Guarding Against Employee Theft Is a Must

By Dianne Wells

Auto Dealer Advisor, 2005 Winter 

 

Don’t worry about employee theft; it will never happen at your dealership, right? Hold that thought.

 

Some studies indicate that 12 percent of employees admitted to stealing in 1964. By 1985, 32 percent admitted employee theft.

 

“OK,” you say, “But those statistics don’t have anything to do with me.

 

“Really?

 

For the five-year period ending in 1993, 50 percent of all dealerships experienced theft. During the last five years, 80 percent of all dealership employees stole something.

 

There’s your out, right? They stole “something.” It was probably paper clips or pens.

 

Maybe it was, maybe it wasn’t. When all that stealing is averaged out, though, it comes to $9 per employee per workday. For a dealership employing 100 people, that amounts to more than $234,000 a year.

 

So, just in case your dealership might be affected, here are some ways to upgrade your internal controls.

 

Dealership Income

 

  • After-hours receipt of cash and checks should be handled from a separate receipt book. The person responsible for this book should be required to account for all money received and all numbered receipts as soon as the office re opens.
  • Only one person should have access to each cash drawer and strict accountability should be maintained.
  • Put a sign above the cashier’s window saying, “Ask for your receipt.”

Cash Disbursements

  • The dealer should sign all petty cash vouchers when the fund is reimbursed.
  • All customer refunds should be documented and cross-referenced to the original sales document. They should be signed by the customer and by the manager authorizing the refund.
  • Bank statements should come to the dealer unopened. The dealer should review all canceled checks for any unusual items.
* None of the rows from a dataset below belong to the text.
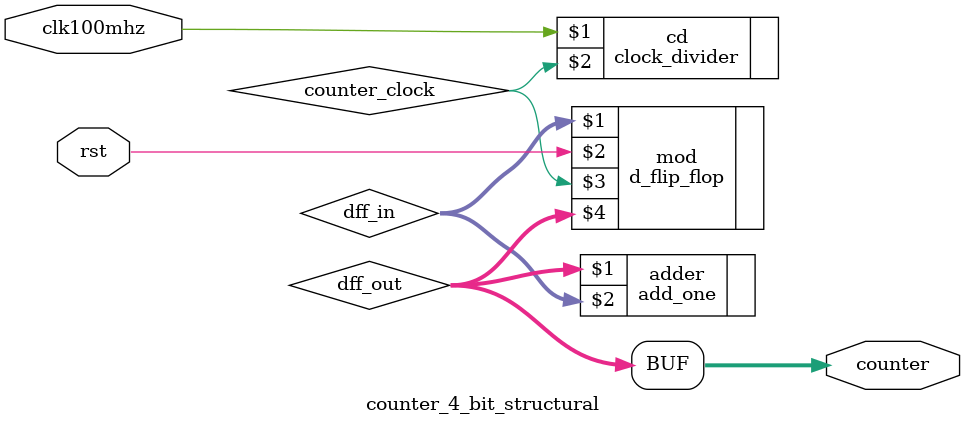
<source format=v>
`timescale 1ns / 1ps

/*
	* Assignment-5
	* Problem - 1
	* Semester - 5 (Autumn)
	* Group - 56
	* Group members - Utsav Mehta (20CS10069) and Vibhu (20CS10072)
*/

module counter_4_bit_structural(clk100mhz, rst, counter);
	input clk100mhz, rst;
	output [3:0] counter;
	
	wire [3:0] dff_in;
	wire [3:0] dff_out;
	
	wire counter_clock;
	clock_divider cd(clk100mhz, counter_clock);
	
	add_one adder(dff_out, dff_in);
	
	d_flip_flop mod(dff_in, rst, counter_clock, dff_out);
	
	assign counter = dff_out;
	
endmodule

</source>
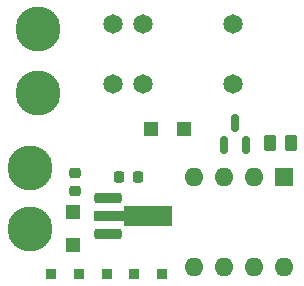
<source format=gbr>
%TF.GenerationSoftware,KiCad,Pcbnew,8.0.1*%
%TF.CreationDate,2024-12-19T13:08:11+01:00*%
%TF.ProjectId,on_off_switch,6f6e5f6f-6666-45f7-9377-697463682e6b,rev?*%
%TF.SameCoordinates,Original*%
%TF.FileFunction,Soldermask,Top*%
%TF.FilePolarity,Negative*%
%FSLAX46Y46*%
G04 Gerber Fmt 4.6, Leading zero omitted, Abs format (unit mm)*
G04 Created by KiCad (PCBNEW 8.0.1) date 2024-12-19 13:08:11*
%MOMM*%
%LPD*%
G01*
G04 APERTURE LIST*
G04 Aperture macros list*
%AMRoundRect*
0 Rectangle with rounded corners*
0 $1 Rounding radius*
0 $2 $3 $4 $5 $6 $7 $8 $9 X,Y pos of 4 corners*
0 Add a 4 corners polygon primitive as box body*
4,1,4,$2,$3,$4,$5,$6,$7,$8,$9,$2,$3,0*
0 Add four circle primitives for the rounded corners*
1,1,$1+$1,$2,$3*
1,1,$1+$1,$4,$5*
1,1,$1+$1,$6,$7*
1,1,$1+$1,$8,$9*
0 Add four rect primitives between the rounded corners*
20,1,$1+$1,$2,$3,$4,$5,0*
20,1,$1+$1,$4,$5,$6,$7,0*
20,1,$1+$1,$6,$7,$8,$9,0*
20,1,$1+$1,$8,$9,$2,$3,0*%
%AMFreePoly0*
4,1,9,5.362500,-0.866500,1.237500,-0.866500,1.237500,-0.450000,-1.237500,-0.450000,-1.237500,0.450000,1.237500,0.450000,1.237500,0.866500,5.362500,0.866500,5.362500,-0.866500,5.362500,-0.866500,$1*%
G04 Aperture macros list end*
%ADD10C,3.800000*%
%ADD11RoundRect,0.250000X0.262500X0.450000X-0.262500X0.450000X-0.262500X-0.450000X0.262500X-0.450000X0*%
%ADD12RoundRect,0.150000X0.150000X-0.587500X0.150000X0.587500X-0.150000X0.587500X-0.150000X-0.587500X0*%
%ADD13R,0.850000X0.850000*%
%ADD14C,1.650000*%
%ADD15RoundRect,0.225000X0.250000X-0.225000X0.250000X0.225000X-0.250000X0.225000X-0.250000X-0.225000X0*%
%ADD16RoundRect,0.225000X-0.925000X-0.225000X0.925000X-0.225000X0.925000X0.225000X-0.925000X0.225000X0*%
%ADD17FreePoly0,0.000000*%
%ADD18RoundRect,0.225000X0.225000X0.250000X-0.225000X0.250000X-0.225000X-0.250000X0.225000X-0.250000X0*%
%ADD19R,1.600000X1.600000*%
%ADD20O,1.600000X1.600000*%
%ADD21R,1.200000X1.200000*%
G04 APERTURE END LIST*
D10*
%TO.C,+12V*%
X118110000Y-67560000D03*
%TD*%
D11*
%TO.C,R1*%
X140222500Y-60240000D03*
X138397500Y-60240000D03*
%TD*%
D12*
%TO.C,Q1*%
X134540000Y-60405000D03*
X136440000Y-60405000D03*
X135490000Y-58530000D03*
%TD*%
D10*
%TO.C,GND*%
X118090000Y-62330000D03*
%TD*%
D13*
%TO.C,PB1*%
X126950000Y-71350000D03*
%TD*%
D14*
%TO.C,K1*%
X125185000Y-55240000D03*
X127725000Y-55240000D03*
X135345000Y-55240000D03*
X135345000Y-50160000D03*
X127725000Y-50160000D03*
X125185000Y-50160000D03*
%TD*%
D15*
%TO.C,C1*%
X121950000Y-64355000D03*
X121950000Y-62805000D03*
%TD*%
D16*
%TO.C,U2*%
X124740000Y-64930000D03*
D17*
X124827500Y-66430000D03*
D16*
X124740000Y-67930000D03*
%TD*%
D10*
%TO.C,NO*%
X118777500Y-50630000D03*
%TD*%
%TO.C,COM*%
X118777500Y-55980000D03*
%TD*%
D18*
%TO.C,C2*%
X127225000Y-63160000D03*
X125675000Y-63160000D03*
%TD*%
D13*
%TO.C,PB4*%
X119920000Y-71350000D03*
%TD*%
%TO.C,PB0*%
X129290000Y-71350000D03*
%TD*%
D19*
%TO.C,U1*%
X139660000Y-63140000D03*
D20*
X137120000Y-63140000D03*
X134580000Y-63140000D03*
X132040000Y-63140000D03*
X132040000Y-70760000D03*
X134580000Y-70760000D03*
X137120000Y-70760000D03*
X139660000Y-70760000D03*
%TD*%
D13*
%TO.C,PB5*%
X122260000Y-71350000D03*
%TD*%
D21*
%TO.C,D2*%
X121730000Y-66080000D03*
X121730000Y-68880000D03*
%TD*%
%TO.C,D1*%
X128350000Y-59110000D03*
X131150000Y-59110000D03*
%TD*%
D13*
%TO.C,PB2*%
X124600000Y-71360000D03*
%TD*%
M02*

</source>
In today’s electronic age special attention must be paid to all EFTs. Remember it no longer takes a check to get money out of the bank. Know who is authorized to approve.

Account Reconciliation

  • See that small clearing accounts are kept current (e.g., licenses and title, insurance payables, vehicle payoffs and payroll tax withholdings).
  • Bank accounts should be thoroughly reconciled timely with each statement by a person who has no access to cash.
  • Technician pay accounts must be carefully reconciled against service department income and write-off accounts.